Mit der Frage, ob KI- und Google-Recherchen im Rahmen von wissenschaftlichen Arbeiten vergleichbar sind, hat sich das VG Kassel (vgl. Urteile vom 25.02.2026, Az. 7 K 2134/24.KS und 7 K 2515/25.KS) in zwei aktuellen Klageverfahren befassen müssen.
In den beiden Fällen musste sich die Universität Kassel mit Prüflingen befassen, die für einen Großteil ihrer Prüfungsleistungen im Jahr 2024 offensichtlich KI genutzt hatten. Konkret geht es um eine Hausarbeit im Masterstudiengang Öffentliches Management (Modul „Verwaltungsrecht“) sowie um eine Bachelorarbeit im Fach Informatik. Während einer der beiden Prüflinge die KI-Nutzung selbst einräumte, ergab sich dies im anderen Fall „aus der Diskrepanz zwischen der schriftlichen und der mündlichen Darstellung des Kenntnisstandes des Klägers zum Thema seiner Bachelor-Arbeit“. In letztgenannten Fall kam auch noch hinzu, dass der Prüfling zunächst erhebliche Verständnisschwierigkeiten gezeigt habe, dann aber auffallend schnell eine beinahe vollständige Ausarbeitung vorgelegt hatte.

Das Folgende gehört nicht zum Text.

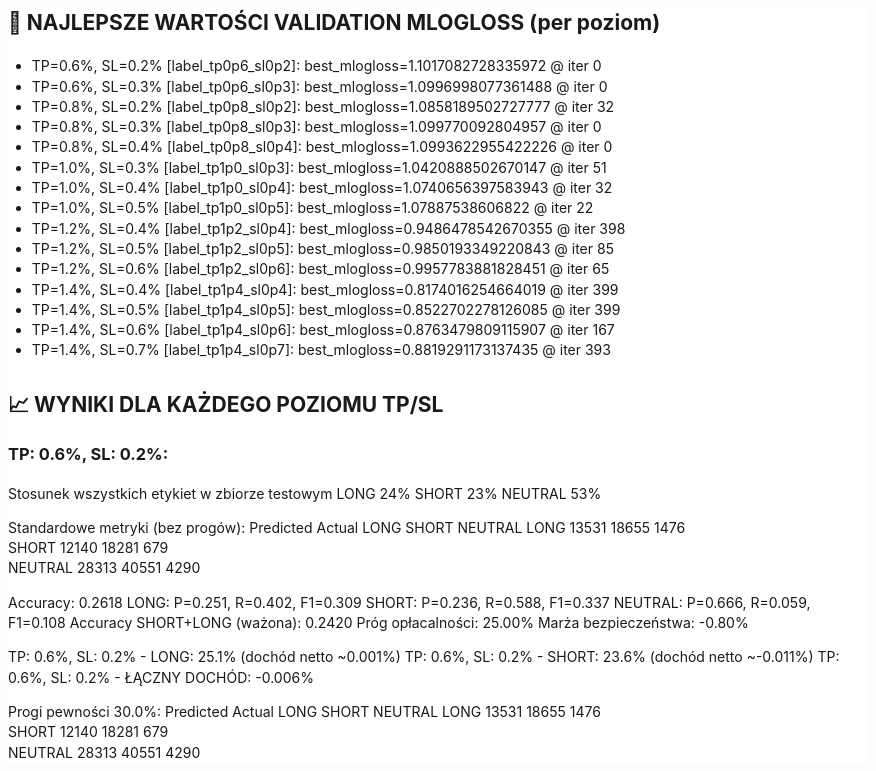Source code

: ## 🔎 NAJLEPSZE WARTOŚCI VALIDATION MLOGLOSS (per poziom)
- TP=0.6%, SL=0.2% [label_tp0p6_sl0p2]: best_mlogloss=1.1017082728335972 @ iter 0
- TP=0.6%, SL=0.3% [label_tp0p6_sl0p3]: best_mlogloss=1.0996998077361488 @ iter 0
- TP=0.8%, SL=0.2% [label_tp0p8_sl0p2]: best_mlogloss=1.0858189502727777 @ iter 32
- TP=0.8%, SL=0.3% [label_tp0p8_sl0p3]: best_mlogloss=1.099770092804957 @ iter 0
- TP=0.8%, SL=0.4% [label_tp0p8_sl0p4]: best_mlogloss=1.0993622955422226 @ iter 0
- TP=1.0%, SL=0.3% [label_tp1p0_sl0p3]: best_mlogloss=1.0420888502670147 @ iter 51
- TP=1.0%, SL=0.4% [label_tp1p0_sl0p4]: best_mlogloss=1.0740656397583943 @ iter 32
- TP=1.0%, SL=0.5% [label_tp1p0_sl0p5]: best_mlogloss=1.07887538606822 @ iter 22
- TP=1.2%, SL=0.4% [label_tp1p2_sl0p4]: best_mlogloss=0.9486478542670355 @ iter 398
- TP=1.2%, SL=0.5% [label_tp1p2_sl0p5]: best_mlogloss=0.9850193349220843 @ iter 85
- TP=1.2%, SL=0.6% [label_tp1p2_sl0p6]: best_mlogloss=0.9957783881828451 @ iter 65
- TP=1.4%, SL=0.4% [label_tp1p4_sl0p4]: best_mlogloss=0.8174016254664019 @ iter 399
- TP=1.4%, SL=0.5% [label_tp1p4_sl0p5]: best_mlogloss=0.8522702278126085 @ iter 399
- TP=1.4%, SL=0.6% [label_tp1p4_sl0p6]: best_mlogloss=0.8763479809115907 @ iter 167
- TP=1.4%, SL=0.7% [label_tp1p4_sl0p7]: best_mlogloss=0.8819291173137435 @ iter 393

## 📈 WYNIKI DLA KAŻDEGO POZIOMU TP/SL

### TP: 0.6%, SL: 0.2%:
Stosunek wszystkich etykiet w zbiorze testowym
LONG 24%
SHORT 23%
NEUTRAL 53%

Standardowe metryki (bez progów):
Predicted
Actual    LONG  SHORT  NEUTRAL
LONG      13531  18655  1476  
SHORT     12140  18281  679   
NEUTRAL   28313  40551  4290  

Accuracy: 0.2618
LONG: P=0.251, R=0.402, F1=0.309
SHORT: P=0.236, R=0.588, F1=0.337
NEUTRAL: P=0.666, R=0.059, F1=0.108
Accuracy SHORT+LONG (ważona): 0.2420
Próg opłacalności: 25.00%
Marża bezpieczeństwa: -0.80%

TP: 0.6%, SL: 0.2% - LONG: 25.1% (dochód netto ~0.001%)
TP: 0.6%, SL: 0.2% - SHORT: 23.6% (dochód netto ~-0.011%)
TP: 0.6%, SL: 0.2% - ŁĄCZNY DOCHÓD: -0.006%


Progi pewności 30.0%:
Predicted
Actual    LONG  SHORT  NEUTRAL
LONG      13531  18655  1476  
SHORT     12140  18281  679   
NEUTRAL   28313  40551  4290  

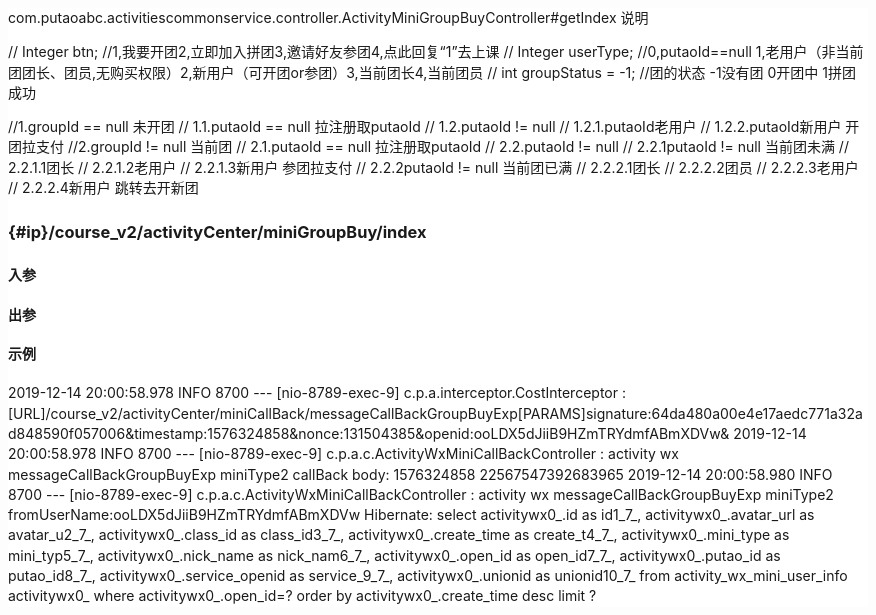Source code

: com.putaoabc.activitiescommonservice.controller.ActivityMiniGroupBuyController#getIndex
说明

// Integer btn; //1,我要开团2,立即加入拼团3,邀请好友参团4,点此回复“1”去上课
// Integer userType; //0,putaoId==null
1,老用户（非当前团团长、团员,无购买权限）2,新用户（可开团or参团）3,当前团长4,当前团员
// int groupStatus = -1; //团的状态 -1没有团 0开团中 1拼团成功

//1.groupId == null  未开团
//  1.1.putaoId == null  拉注册取putaoId
//  1.2.putaoId != null
//      1.2.1.putaoId老用户
//      1.2.2.putaoId新用户                    开团拉支付
//2.groupId != null 当前团
//  2.1.putaoId == null  拉注册取putaoId
//  2.2.putaoId != null
//      2.2.1putaoId != null 当前团未满
//          2.2.1.1团长
//          2.2.1.2老用户
//          2.2.1.3新用户                      参团拉支付
//      2.2.2putaoId != null 当前团已满
//          2.2.2.1团长
//          2.2.2.2团员
//          2.2.2.3老用户
//          2.2.2.4新用户                      跳转去开新团


### {#ip}/course_v2/activityCenter/miniGroupBuy/index

#### 入参

#### 出参



#### 示例




2019-12-14 20:00:58.978  INFO 8700 --- [nio-8789-exec-9] c.p.a.interceptor.CostInterceptor        : [URL]/course_v2/activityCenter/miniCallBack/messageCallBackGroupBuyExp[PARAMS]signature:64da480a00e4e17aedc771a32ad848590f057006&timestamp:1576324858&nonce:131504385&openid:ooLDX5dJiiB9HZmTRYdmfABmXDVw&
2019-12-14 20:00:58.978  INFO 8700 --- [nio-8789-exec-9] c.p.a.c.ActivityWxMiniCallBackController : activity wx messageCallBackGroupBuyExp miniType2 callBack body:<xml><ToUserName><![CDATA[gh_e305c7f6799a]]></ToUserName>
<FromUserName><![CDATA[ooLDX5dJiiB9HZmTRYdmfABmXDVw]]></FromUserName>
<CreateTime>1576324858</CreateTime>
<MsgType><![CDATA[text]]></MsgType>
<Content><![CDATA[1]]></Content>
<MsgId>22567547392683965</MsgId>
</xml>
2019-12-14 20:00:58.980  INFO 8700 --- [nio-8789-exec-9] c.p.a.c.ActivityWxMiniCallBackController : activity wx messageCallBackGroupBuyExp miniType2 fromUserName:ooLDX5dJiiB9HZmTRYdmfABmXDVw
Hibernate: select activitywx0_.id as id1_7_, activitywx0_.avatar_url as avatar_u2_7_, activitywx0_.class_id as class_id3_7_, activitywx0_.create_time as create_t4_7_, activitywx0_.mini_type as mini_typ5_7_, activitywx0_.nick_name as nick_nam6_7_, activitywx0_.open_id as open_id7_7_, activitywx0_.putao_id as putao_id8_7_, activitywx0_.service_openid as service_9_7_, activitywx0_.unionid as unionid10_7_ from activity_wx_mini_user_info activitywx0_ where activitywx0_.open_id=? order by activitywx0_.create_time desc limit ?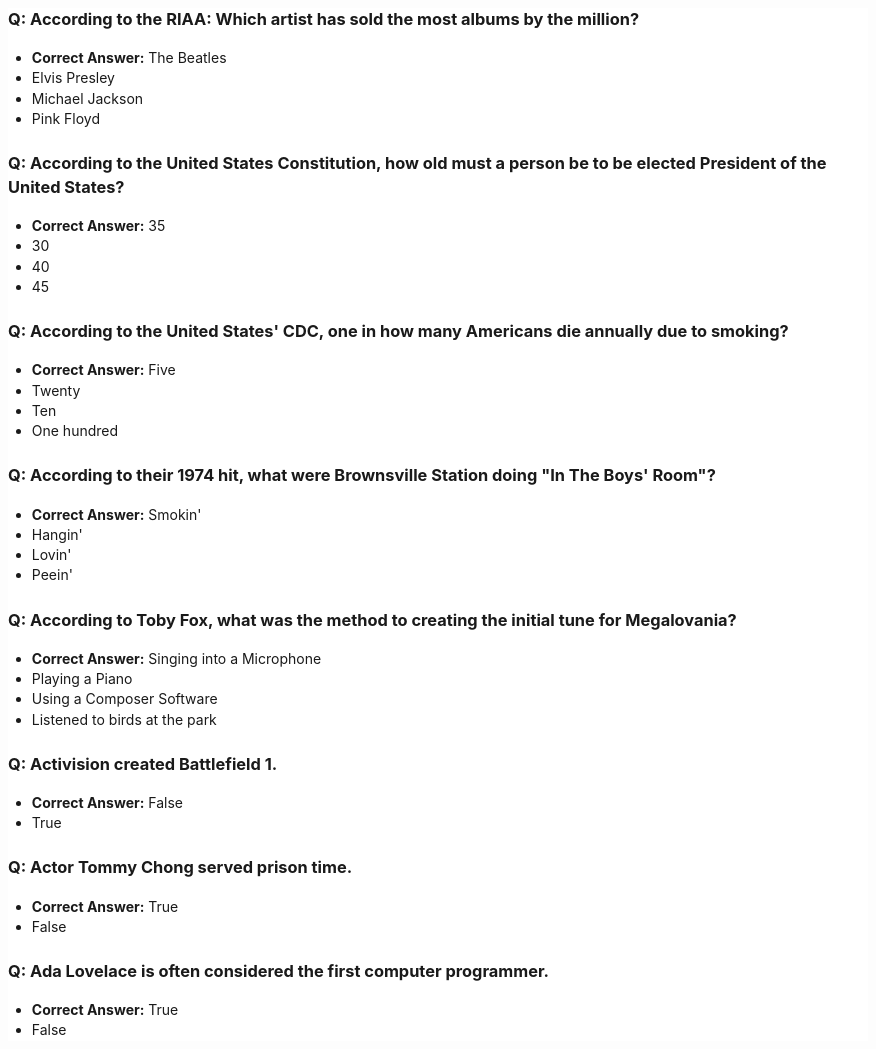 
### Q: According to the RIAA: Which artist has sold the most albums by the million?
- **Correct Answer:** The Beatles
- Elvis Presley
- Michael Jackson
- Pink Floyd


### Q: According to the United States Constitution, how old must a person be to be elected President of the United States?
- **Correct Answer:** 35
- 30
- 40
- 45


### Q: According to the United States' CDC, one in how many Americans die annually due to smoking?
- **Correct Answer:** Five
- Twenty
- Ten
- One hundred


### Q: According to their 1974 hit, what were Brownsville Station doing "In The Boys' Room"?
- **Correct Answer:** Smokin'
- Hangin'
- Lovin'
- Peein'


### Q: According to Toby Fox, what was the method to creating the initial tune for Megalovania?
- **Correct Answer:** Singing into a Microphone
- Playing a Piano
- Using a Composer Software
- Listened to birds at the park


### Q: Activision created Battlefield 1.
- **Correct Answer:** False
- True


### Q: Actor Tommy Chong served prison time.
- **Correct Answer:** True
- False


### Q: Ada Lovelace is often considered the first computer programmer.
- **Correct Answer:** True
- False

In beiden Fällen sah die Universität aufgrund der Nutzung unerlaubter Hilfsmittel eine besonders schwere Täuschung bei der Prüfungsleistung. Die einschlägigen Prüfungsordnungen sehen insoweit ein Verbot unerlaubter „fremder Hilfe“ vor. Aus Sicht der Universität muss es sich dabei nicht notwendigerweise um menschliche Hilfe handeln. Denn soweit Prüflinge einen wissenschaftlichen Text unter Verwendung von KI erstellen, ohne dies bei der Ausarbeitung kenntlich zu machen, liege schon darin ein Verstoß gegen die Regeln guter wissenschaftlicher Praxis. Ausdrückliche Hinweise zum Einsatz von KI bei Prüfungen hatten seitens der Universität nicht vorgelegen.
Die Universität Kassel hatte die beiden Kläger wegen der Verstöße jeweils von der Prüfungswiederholung ausgeschlossen. Aufgrund dessen wurden die beiden Verfahren vor dem VG Kassel erforderlich.
In den beiden Urteilen weist das VG Kassel darauf hin, dass die „Grenze zur nicht mehr selbständigen Anfertigung der Prüfungsleistung (…) bereits bei einem einmaligen ungekennzeichneten Einsatz generativer KI“ überschritten ist. Regelmäßig noch keine Täuschung liege demgegenüber in der bloßen Rechtschreibkontrolle durch KI, wie sie beispielsweise auch mit Word möglich ist, so das VG Kassel. Es bestehe nach Auffassung des VG Kassel auch keine hinreichende Vergleichbarkeit zur klassischen Quellenrecherche mittels Google. Denn bei der KI-Nutzung findet keine eigenständige Aus- und Verwertung mehr statt.
Auch werde die KI nicht als Quelle angegeben. Bei einer Hausarbeit komme es nicht nur auf das Ergebnis an, auch der Weg dorthin sei von großer Bedeutung. Über die Einzelfälle hinaus hat das VG Kassel in den beiden Entscheidungen auch noch Indizien herausgearbeitet, welche eine KI-Nutzung in den Prüfungsleistungen nahelegen. So seien etwa „häufig gewählte, sich übermäßig oft wiederholende positiv wertende Formulierungen bezüglich neutraler fachlicher Inhalte“ symptomatisch für KI-generierte Texte. Selbiges gelte für wiederholende Zusammenfassungen.
Das VG Kassel hat in der Entscheidung allerdings auch angemerkt, dass eine KI-Nutzung in den Prüfungsordnungen wohl ausdrücklich gestattet werden könnte. Hierfür müssten die Hochschulen dann aber konkrete Regelungen treffen.
Der Einsatz von KI bestimmt immer mehr unseren Alltag. Die rechtlichen Risiken des KI-Einsatzes, insbesondere im Bereich eines Studiums, sind allerdings nicht zu unterschätzen. Dies wird angesichts der Entscheidungen des VG Kassel deutlich.